Just a small comment. I have been following this thread a little and was somewhat surprise that the argument against enforcing parenthesis on non-properties is that a call like [1,2,3].map!"a+1" would look ugly as [1,2,3].map!"a+1"(). To me that is a issue of the std.algorithm module and not so much of the language.

Personally I am not a huge fan of using strings as a way to pass a function into a high-order function. I suspect that this string stuff became popular because D didn't have lambda declarations and type inference when the module was designed and implemented. I wonder if the module signatures would look different if you designed it to use the current features of D.

To be honest, when first saw 'some_array.map!"a+1"()' a few years back when I first learned about D my knee jerk reaction was: "from where in the world is 'a' coming from?". I remember I had to read std/algorithm.d and whatever module implements unary "string" functions to figure out what was going on. Anyways, I digress.

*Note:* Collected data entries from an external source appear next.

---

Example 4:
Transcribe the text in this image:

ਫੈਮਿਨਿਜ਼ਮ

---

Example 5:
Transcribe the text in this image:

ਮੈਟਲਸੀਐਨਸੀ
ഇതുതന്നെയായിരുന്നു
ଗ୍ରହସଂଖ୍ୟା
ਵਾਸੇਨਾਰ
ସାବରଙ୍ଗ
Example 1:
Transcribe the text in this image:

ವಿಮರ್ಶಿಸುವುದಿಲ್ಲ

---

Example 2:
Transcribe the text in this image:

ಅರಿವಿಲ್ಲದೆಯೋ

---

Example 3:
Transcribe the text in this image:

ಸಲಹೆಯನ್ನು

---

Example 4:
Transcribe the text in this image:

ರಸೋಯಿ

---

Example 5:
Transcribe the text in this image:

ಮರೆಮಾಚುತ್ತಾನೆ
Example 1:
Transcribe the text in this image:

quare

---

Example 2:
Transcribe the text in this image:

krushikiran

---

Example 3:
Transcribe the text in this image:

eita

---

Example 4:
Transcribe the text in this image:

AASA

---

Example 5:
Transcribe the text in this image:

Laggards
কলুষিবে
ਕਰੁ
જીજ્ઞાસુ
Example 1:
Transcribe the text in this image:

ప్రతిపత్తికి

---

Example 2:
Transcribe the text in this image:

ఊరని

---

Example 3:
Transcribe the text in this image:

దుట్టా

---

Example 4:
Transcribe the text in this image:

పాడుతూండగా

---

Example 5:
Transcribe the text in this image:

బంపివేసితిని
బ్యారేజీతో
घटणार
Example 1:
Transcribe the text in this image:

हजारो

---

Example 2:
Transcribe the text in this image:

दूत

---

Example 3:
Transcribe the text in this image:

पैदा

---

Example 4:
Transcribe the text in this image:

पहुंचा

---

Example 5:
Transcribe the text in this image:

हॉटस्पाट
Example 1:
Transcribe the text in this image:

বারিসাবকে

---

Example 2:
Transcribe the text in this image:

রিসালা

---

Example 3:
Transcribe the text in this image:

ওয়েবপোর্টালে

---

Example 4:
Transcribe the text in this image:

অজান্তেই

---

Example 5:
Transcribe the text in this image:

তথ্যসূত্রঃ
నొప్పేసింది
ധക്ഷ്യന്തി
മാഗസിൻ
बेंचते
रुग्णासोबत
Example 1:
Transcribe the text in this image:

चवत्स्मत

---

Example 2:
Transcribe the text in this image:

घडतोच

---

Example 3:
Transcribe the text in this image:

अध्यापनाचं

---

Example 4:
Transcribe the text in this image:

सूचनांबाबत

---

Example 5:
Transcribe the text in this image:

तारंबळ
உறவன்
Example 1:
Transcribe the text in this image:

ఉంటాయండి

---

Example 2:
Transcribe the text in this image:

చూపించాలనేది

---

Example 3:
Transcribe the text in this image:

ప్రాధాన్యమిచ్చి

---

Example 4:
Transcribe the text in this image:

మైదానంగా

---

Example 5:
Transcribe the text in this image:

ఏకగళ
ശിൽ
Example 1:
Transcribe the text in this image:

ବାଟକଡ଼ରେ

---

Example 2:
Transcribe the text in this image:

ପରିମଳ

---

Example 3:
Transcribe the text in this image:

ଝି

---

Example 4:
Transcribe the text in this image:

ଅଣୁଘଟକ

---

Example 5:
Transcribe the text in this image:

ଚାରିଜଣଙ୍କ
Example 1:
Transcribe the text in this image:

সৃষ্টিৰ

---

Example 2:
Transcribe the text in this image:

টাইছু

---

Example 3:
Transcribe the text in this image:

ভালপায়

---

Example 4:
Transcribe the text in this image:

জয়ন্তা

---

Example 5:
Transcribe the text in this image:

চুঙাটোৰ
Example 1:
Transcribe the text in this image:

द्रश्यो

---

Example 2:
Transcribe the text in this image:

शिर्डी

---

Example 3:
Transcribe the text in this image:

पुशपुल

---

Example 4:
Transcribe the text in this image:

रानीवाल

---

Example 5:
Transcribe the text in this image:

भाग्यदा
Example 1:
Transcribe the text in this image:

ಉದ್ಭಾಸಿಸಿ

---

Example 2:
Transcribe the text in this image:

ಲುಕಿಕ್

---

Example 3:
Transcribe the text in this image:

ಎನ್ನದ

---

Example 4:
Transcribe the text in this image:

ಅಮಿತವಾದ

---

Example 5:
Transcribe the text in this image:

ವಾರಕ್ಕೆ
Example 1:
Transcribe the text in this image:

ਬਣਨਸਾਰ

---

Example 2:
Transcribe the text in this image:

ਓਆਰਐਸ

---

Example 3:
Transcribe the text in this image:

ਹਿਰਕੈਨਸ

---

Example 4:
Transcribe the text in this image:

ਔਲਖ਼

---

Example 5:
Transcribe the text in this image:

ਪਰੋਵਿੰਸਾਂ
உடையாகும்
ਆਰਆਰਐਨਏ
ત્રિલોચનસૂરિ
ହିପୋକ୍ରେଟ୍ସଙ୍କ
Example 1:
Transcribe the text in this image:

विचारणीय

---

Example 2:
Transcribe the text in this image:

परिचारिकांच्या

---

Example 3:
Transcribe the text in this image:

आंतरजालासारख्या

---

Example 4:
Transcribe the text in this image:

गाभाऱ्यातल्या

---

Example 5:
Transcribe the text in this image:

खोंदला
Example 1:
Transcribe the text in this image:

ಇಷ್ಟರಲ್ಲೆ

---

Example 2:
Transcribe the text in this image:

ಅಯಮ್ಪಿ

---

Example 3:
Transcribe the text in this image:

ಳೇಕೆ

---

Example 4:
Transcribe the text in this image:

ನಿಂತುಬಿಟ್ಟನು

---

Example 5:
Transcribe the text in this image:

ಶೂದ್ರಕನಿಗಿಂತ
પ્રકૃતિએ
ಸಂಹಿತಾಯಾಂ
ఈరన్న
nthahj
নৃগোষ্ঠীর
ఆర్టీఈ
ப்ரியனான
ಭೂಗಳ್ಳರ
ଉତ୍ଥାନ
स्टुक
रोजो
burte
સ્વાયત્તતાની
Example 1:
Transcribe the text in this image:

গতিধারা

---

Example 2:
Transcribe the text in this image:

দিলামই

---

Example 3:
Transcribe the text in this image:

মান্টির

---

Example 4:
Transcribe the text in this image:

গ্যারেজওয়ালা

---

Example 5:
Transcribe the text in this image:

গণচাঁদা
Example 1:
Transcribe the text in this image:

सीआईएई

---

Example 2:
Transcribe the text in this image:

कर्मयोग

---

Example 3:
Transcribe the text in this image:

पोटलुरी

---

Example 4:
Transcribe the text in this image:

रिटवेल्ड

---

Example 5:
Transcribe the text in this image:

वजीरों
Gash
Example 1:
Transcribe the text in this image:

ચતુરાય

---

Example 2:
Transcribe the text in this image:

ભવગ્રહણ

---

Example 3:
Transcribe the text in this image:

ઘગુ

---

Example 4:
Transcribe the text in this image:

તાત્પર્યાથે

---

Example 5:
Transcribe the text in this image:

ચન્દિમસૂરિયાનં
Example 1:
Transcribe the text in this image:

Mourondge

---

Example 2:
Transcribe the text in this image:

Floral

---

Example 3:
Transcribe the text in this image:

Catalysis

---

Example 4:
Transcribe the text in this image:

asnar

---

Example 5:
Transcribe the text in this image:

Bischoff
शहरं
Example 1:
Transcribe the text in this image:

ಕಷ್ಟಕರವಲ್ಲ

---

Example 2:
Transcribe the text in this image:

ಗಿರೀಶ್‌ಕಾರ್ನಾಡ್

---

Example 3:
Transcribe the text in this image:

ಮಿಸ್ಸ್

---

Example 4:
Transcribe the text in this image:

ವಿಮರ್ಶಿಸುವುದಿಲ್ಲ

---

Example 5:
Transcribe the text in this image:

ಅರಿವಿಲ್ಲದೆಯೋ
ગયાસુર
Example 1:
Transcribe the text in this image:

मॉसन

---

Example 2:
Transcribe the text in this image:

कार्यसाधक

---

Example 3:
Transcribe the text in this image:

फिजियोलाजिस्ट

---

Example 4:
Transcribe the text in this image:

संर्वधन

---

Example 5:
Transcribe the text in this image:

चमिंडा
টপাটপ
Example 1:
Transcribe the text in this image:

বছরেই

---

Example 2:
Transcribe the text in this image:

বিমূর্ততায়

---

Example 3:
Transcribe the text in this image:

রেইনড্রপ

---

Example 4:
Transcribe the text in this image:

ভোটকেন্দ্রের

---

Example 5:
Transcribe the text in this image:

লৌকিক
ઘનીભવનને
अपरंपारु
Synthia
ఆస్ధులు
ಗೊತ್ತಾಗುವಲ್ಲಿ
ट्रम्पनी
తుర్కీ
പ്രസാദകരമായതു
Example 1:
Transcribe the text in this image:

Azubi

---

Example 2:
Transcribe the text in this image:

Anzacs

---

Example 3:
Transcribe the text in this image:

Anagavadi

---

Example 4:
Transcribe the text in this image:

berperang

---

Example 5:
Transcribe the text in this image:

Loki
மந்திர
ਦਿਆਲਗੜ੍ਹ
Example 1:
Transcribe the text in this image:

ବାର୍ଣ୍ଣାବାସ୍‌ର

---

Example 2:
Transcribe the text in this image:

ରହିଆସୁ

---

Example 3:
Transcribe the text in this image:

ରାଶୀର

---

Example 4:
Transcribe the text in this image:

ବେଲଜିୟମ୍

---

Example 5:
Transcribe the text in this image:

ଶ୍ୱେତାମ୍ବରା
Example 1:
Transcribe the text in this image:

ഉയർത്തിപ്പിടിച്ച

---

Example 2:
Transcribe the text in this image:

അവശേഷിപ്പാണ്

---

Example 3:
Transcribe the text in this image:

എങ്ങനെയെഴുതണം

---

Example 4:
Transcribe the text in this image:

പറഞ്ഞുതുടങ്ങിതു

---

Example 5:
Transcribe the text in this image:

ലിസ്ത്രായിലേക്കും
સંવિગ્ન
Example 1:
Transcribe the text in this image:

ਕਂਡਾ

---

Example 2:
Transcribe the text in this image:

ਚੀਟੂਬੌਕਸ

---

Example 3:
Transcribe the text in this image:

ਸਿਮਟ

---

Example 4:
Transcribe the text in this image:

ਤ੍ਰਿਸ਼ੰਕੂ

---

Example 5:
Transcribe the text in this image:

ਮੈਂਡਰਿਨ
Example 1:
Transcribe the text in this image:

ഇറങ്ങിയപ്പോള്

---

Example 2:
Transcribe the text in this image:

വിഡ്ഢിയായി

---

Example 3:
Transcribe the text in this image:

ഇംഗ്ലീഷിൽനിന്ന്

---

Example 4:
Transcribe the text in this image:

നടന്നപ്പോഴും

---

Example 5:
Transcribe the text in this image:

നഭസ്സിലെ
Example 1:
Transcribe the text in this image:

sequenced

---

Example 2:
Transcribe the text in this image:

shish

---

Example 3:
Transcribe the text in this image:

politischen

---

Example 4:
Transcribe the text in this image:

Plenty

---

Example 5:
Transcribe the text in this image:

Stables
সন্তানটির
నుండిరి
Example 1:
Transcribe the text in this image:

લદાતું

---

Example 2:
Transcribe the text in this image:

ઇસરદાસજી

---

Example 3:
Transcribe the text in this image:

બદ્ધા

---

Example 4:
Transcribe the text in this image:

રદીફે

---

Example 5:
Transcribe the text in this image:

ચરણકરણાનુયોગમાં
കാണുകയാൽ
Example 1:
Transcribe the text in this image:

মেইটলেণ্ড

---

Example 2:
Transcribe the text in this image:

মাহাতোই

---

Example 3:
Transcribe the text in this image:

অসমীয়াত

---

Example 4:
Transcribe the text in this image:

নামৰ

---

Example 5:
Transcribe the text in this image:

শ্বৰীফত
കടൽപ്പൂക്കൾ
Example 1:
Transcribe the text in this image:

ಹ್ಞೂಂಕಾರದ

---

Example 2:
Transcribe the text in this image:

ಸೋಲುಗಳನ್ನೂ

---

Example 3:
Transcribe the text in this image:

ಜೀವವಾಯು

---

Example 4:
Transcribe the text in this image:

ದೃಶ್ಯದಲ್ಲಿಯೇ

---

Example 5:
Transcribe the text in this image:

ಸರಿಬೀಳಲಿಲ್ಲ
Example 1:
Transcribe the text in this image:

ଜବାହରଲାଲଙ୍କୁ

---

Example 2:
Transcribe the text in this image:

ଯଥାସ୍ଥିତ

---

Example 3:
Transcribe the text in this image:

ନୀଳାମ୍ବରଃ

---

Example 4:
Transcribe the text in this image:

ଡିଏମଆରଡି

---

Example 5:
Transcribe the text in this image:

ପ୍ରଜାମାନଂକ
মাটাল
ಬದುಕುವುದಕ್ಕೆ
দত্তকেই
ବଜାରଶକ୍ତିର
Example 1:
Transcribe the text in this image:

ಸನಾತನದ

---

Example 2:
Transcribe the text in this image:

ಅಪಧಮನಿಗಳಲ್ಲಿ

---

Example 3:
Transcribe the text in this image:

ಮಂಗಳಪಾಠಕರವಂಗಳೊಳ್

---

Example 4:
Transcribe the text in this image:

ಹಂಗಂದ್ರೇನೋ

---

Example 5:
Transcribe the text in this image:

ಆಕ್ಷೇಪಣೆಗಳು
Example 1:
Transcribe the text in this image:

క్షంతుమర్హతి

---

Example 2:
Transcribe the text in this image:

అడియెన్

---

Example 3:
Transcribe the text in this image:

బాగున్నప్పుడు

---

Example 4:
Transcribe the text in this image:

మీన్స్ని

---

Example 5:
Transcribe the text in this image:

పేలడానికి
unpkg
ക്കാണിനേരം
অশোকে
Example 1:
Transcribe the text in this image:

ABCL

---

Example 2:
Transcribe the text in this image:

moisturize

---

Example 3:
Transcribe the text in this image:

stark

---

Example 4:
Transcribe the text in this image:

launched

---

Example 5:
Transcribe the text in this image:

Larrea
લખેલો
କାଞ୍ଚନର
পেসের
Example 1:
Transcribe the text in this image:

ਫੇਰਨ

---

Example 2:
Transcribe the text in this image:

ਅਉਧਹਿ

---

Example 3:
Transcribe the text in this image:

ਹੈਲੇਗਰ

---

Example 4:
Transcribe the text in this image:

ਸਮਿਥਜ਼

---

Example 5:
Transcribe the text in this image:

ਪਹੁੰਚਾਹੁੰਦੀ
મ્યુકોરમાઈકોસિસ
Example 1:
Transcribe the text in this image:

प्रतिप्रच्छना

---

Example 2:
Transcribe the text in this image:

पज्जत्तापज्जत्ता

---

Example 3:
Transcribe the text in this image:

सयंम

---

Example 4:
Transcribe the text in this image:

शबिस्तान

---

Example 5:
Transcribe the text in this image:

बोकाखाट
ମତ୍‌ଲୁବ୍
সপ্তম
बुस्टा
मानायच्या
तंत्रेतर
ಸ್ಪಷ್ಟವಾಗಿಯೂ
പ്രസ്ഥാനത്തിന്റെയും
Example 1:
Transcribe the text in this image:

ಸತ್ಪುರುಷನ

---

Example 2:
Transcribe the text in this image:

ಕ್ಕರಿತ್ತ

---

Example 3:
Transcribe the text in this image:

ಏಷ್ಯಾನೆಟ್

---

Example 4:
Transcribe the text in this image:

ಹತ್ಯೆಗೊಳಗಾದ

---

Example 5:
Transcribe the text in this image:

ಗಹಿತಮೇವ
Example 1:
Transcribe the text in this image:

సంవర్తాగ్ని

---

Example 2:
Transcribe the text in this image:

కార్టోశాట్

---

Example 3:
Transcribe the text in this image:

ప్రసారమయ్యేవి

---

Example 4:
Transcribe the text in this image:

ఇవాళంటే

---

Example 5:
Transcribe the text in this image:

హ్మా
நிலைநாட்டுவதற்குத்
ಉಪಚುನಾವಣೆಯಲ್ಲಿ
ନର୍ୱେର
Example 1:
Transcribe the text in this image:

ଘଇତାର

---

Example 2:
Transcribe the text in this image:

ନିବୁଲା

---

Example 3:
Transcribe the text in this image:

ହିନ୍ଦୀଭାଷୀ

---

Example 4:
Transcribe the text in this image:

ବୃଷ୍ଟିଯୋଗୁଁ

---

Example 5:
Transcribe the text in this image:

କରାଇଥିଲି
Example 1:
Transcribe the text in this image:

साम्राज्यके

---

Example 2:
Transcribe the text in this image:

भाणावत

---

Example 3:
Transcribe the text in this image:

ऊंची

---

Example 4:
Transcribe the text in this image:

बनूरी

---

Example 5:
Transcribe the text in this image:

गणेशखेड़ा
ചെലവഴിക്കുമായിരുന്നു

Part of me looks forward to the day that I can use D reliably another part of my wants to just wait for Rust to hopefully get it "right".

Thanks,
-Jose
August 07, 2012
On Mon, Aug 6, 2012 at 11:59 PM, José Armando García Sancio < jsancio@gmail.com> wrote:

> On Sun, Aug 5, 2012 at 2:32 PM, Kapps <opantm2+spam@gmail.com> wrote:
> > On Sunday, 5 August 2012 at 14:32:50 UTC, Adam D. Ruppe wrote:
> >>
> >> On Sunday, 5 August 2012 at 04:12:23 UTC, Jonathan M Davis wrote:
> >>>
> >>> I'd be very surprised if all that many people compile with -property.
> >>
> >>
> >> Indeed. Sometimes I try it just to see what happens, and always the same results: it doesn't solve problems and complains about code.
> >>
> >> Some examples of things that break:
> >>
> >> import std.algorithm;
> >> foreach(i; [1,2,3].map!"a+1") {
> >>
> >> }
> >> prophate.d(5): Error: not a property [1,2,3].map!("a+1")
> >>
> >>
> >> Of course, this is relatively new, using ufcs in 2.059, so the breakage probably isn't too bad, but I'm not the only one who writes it this way
> -
> >> I've seen a number of reddit and newsgroup comments do this too,
> especially
> >> when chaining it.
> >> [snip]
> >
> >
> > I completely agree, particularl with the UFCS part. UFCS is designed to
> get
> > rid of the horrible mess of (), and now we want to arbitrarily force a ()
> > anyways? Seems like it defeats the purpose. To me, when comparing
> > range.filter!"a > 2".map!"a*a".countUntil(3)
> > to
> > range.filter!"a > 2"().map!"a*a"().countUntil(3)
> > Those extra paranthesis just don't do anything, they don't give extra
> > meaning, they don't accomplish anything useful but distract from the
> actual
> > expression.
> >
>
> Just a small comment. I have been following this thread a little and was somewhat surprise that the argument against enforcing parenthesis on non-properties is that a call like [1,2,3].map!"a+1" would look ugly as [1,2,3].map!"a+1"(). To me that is a issue of the std.algorithm module and not so much of the language.
>
> Personally I am not a huge fan of using strings as a way to pass a function into a high-order function. I suspect that this string stuff became popular because D didn't have lambda declarations and type inference when the module was designed and implemented. I wonder if the module signatures would look different if you designed it to use the current features of D.
>
> To be honest, when first saw 'some_array.map!"a+1"()' a few years back when I first learned about D my knee jerk reaction was: "from where in the world is 'a' coming from?". I remember I had to read std/algorithm.d and whatever module implements unary "string" functions to figure out what was going on. Anyways, I digress.
>
> Part of me looks forward to the day that I can use D reliably another part of my wants to just wait for Rust to hopefully get it "right".
>
> Thanks,
> -Jose
>

There was a pull to switch std.algorithm over to the new lambda syntax (by me).  It caused the dmd unit tests to fail though.  There is also an issue with intermodule visibility of nested structs that popped up and prevented the every function from being switched over.  I should probably recreate the pull request so one of the compiler guys can take a look.